## ABOUT THIS TASK:
Arrange the data, from its first line through the line containing "Corporate Communications Manager", as a Markdown table with the columns Row and Content. Number each row and leave out any blank lines.
(Beginning of MATERIAL SHOWN)
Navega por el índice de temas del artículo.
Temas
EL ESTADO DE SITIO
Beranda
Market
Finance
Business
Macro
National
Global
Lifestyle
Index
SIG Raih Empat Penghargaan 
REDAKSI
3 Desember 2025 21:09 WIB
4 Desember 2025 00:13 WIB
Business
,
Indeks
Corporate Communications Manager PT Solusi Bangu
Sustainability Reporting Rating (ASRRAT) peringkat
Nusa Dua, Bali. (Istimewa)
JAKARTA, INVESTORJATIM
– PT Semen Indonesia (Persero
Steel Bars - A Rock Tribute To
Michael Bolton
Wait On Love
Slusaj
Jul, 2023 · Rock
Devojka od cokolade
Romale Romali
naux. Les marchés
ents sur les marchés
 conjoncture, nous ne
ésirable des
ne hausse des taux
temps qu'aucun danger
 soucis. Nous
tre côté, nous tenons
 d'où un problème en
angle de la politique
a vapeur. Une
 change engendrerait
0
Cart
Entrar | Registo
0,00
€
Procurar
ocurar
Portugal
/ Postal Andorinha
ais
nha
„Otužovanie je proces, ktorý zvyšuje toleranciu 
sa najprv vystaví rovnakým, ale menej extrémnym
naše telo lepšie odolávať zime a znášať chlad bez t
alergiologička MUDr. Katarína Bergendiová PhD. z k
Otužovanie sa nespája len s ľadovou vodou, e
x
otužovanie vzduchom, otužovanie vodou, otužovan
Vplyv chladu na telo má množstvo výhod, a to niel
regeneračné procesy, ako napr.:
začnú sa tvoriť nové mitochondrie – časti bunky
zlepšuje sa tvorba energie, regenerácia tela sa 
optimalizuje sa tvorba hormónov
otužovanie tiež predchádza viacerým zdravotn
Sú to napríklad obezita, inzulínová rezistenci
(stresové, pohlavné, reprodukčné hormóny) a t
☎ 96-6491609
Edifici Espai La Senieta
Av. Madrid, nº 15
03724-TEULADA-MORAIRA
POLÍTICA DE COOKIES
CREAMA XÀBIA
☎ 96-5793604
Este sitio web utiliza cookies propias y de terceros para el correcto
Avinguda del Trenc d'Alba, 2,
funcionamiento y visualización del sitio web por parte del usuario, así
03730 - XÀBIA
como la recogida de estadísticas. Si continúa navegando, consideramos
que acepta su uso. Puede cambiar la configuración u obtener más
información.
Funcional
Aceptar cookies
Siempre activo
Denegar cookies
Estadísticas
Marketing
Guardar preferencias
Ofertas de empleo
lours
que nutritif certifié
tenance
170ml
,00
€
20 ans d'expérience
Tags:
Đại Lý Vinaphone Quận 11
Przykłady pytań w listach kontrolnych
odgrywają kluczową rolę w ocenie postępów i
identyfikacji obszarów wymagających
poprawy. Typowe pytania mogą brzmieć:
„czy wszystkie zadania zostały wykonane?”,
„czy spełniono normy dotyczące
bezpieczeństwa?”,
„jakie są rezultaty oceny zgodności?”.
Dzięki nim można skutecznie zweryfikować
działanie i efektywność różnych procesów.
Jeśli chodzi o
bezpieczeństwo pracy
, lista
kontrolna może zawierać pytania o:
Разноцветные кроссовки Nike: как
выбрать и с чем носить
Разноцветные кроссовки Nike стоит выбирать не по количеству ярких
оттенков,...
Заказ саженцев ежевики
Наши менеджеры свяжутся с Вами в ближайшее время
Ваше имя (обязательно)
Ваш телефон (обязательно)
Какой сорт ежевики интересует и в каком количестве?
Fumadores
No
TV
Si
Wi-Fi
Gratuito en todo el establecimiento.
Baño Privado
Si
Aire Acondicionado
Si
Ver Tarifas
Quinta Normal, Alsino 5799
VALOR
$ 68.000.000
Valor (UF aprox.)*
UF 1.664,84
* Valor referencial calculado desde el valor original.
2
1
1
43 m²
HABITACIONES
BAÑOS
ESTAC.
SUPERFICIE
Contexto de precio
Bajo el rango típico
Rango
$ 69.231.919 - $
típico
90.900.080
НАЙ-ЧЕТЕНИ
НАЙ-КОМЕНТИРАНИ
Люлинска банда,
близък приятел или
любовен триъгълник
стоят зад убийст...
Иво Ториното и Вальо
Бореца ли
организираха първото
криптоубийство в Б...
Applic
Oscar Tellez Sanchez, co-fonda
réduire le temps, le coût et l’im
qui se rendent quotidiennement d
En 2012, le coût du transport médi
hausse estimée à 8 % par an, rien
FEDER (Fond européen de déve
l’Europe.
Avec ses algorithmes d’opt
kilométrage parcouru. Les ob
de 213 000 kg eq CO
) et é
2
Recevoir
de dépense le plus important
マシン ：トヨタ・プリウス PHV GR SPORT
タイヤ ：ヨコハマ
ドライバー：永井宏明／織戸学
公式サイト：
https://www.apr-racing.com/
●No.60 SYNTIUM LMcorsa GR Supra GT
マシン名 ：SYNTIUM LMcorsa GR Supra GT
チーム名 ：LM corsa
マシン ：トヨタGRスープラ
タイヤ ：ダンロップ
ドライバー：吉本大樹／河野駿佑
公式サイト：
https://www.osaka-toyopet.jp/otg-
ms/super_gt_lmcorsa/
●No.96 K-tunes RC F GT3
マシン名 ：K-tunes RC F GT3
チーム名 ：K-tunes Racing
(End of MATERIAL SHOWN)
## TASK SOLUTION:
| Row | Content |
|---|---|
| 1 | Navega por el índice de temas del artículo. |
| 2 | Temas |
| 3 | EL ESTADO DE SITIO |
| 4 | Beranda |
| 5 | Market |
| 6 | Finance |
| 7 | Business |
| 8 | Macro |
| 9 | National |
| 10 | Global |
| 11 | Lifestyle |
| 12 | Index |
| 13 | SIG Raih Empat Penghargaan  |
| 14 | REDAKSI |
| 15 | 3 Desember 2025 21:09 WIB |
| 16 | 4 Desember 2025 00:13 WIB |
| 17 | Business |
| 18 | , |
| 19 | Indeks |
| 20 | Corporate Communications Manager PT Solusi Bangu |